### THE TASK:
Using the listing below, print exactly everything from the line with "- **技能透明**: 用户技能水平公开可查，便于匹配" down to the line with "- **审计合规**: 支持监管审计要求", both included, and nothing more.

### DATASET EXTRACT:
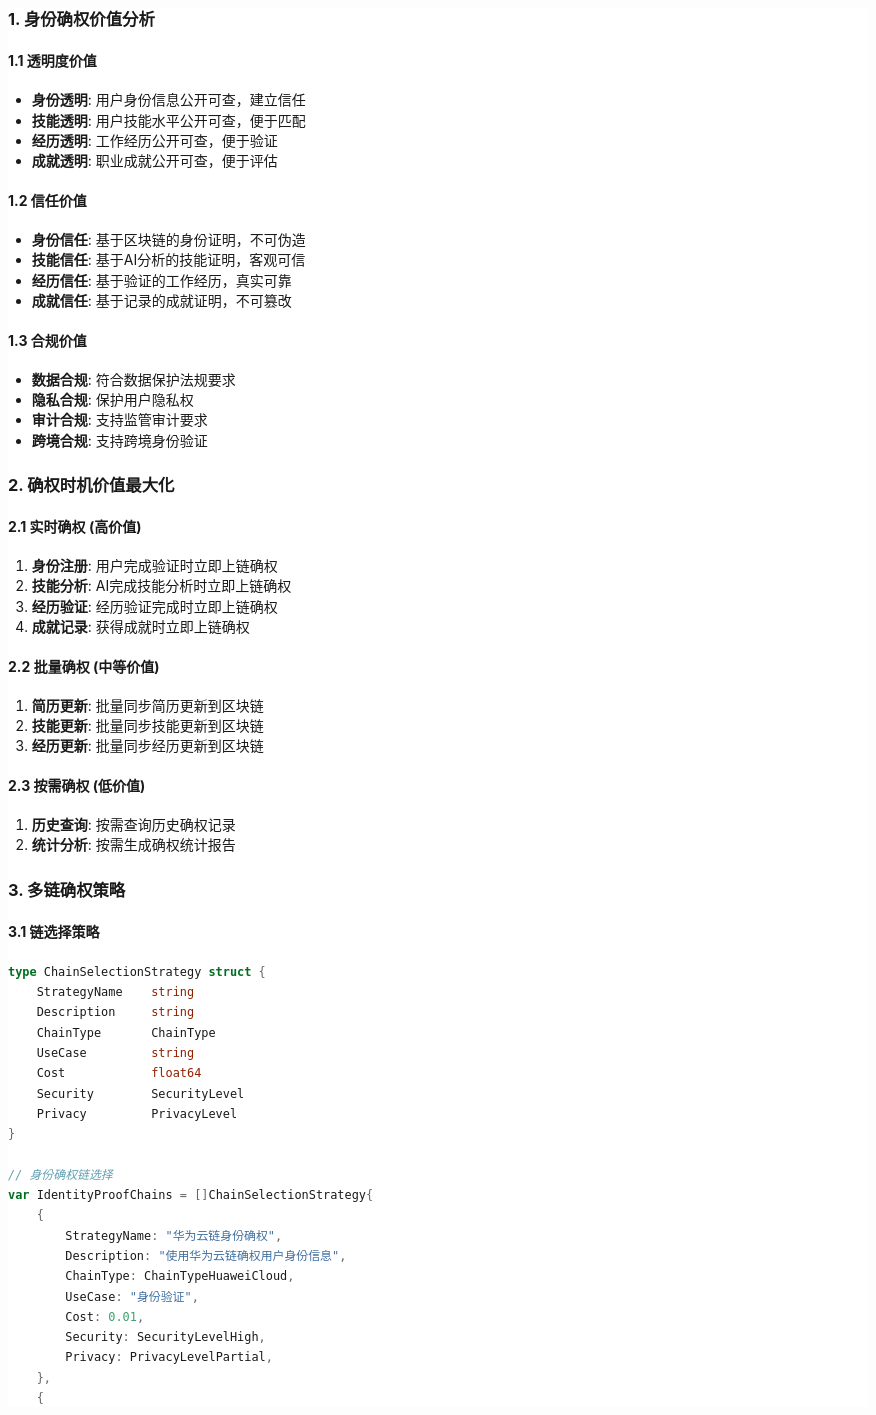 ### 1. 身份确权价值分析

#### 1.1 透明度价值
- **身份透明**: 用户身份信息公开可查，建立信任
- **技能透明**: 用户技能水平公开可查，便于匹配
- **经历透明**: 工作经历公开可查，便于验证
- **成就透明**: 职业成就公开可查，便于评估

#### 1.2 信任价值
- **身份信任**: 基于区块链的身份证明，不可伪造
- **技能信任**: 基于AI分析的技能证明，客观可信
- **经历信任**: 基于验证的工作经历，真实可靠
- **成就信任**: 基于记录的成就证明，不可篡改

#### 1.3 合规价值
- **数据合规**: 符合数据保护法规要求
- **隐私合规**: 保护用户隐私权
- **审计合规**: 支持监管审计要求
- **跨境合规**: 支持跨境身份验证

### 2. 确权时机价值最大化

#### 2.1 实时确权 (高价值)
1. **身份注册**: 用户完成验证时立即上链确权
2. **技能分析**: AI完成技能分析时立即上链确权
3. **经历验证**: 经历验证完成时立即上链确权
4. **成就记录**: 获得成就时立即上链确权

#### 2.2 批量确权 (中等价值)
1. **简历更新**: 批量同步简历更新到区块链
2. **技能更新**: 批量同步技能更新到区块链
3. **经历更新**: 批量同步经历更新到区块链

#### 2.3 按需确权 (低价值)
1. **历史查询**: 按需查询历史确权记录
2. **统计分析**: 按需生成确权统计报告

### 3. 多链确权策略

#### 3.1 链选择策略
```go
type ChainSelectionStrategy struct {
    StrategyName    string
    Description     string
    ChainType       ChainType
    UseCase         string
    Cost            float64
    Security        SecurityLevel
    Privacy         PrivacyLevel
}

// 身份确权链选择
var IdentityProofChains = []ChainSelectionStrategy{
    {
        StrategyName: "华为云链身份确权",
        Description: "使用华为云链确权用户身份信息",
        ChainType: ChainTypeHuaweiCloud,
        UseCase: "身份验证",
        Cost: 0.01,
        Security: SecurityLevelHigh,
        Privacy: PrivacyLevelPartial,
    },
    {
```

### EXPECTED ANSWER:
- **技能透明**: 用户技能水平公开可查，便于匹配
- **经历透明**: 工作经历公开可查，便于验证
- **成就透明**: 职业成就公开可查，便于评估

#### 1.2 信任价值
- **身份信任**: 基于区块链的身份证明，不可伪造
- **技能信任**: 基于AI分析的技能证明，客观可信
- **经历信任**: 基于验证的工作经历，真实可靠
- **成就信任**: 基于记录的成就证明，不可篡改

#### 1.3 合规价值
- **数据合规**: 符合数据保护法规要求
- **隐私合规**: 保护用户隐私权
- **审计合规**: 支持监管审计要求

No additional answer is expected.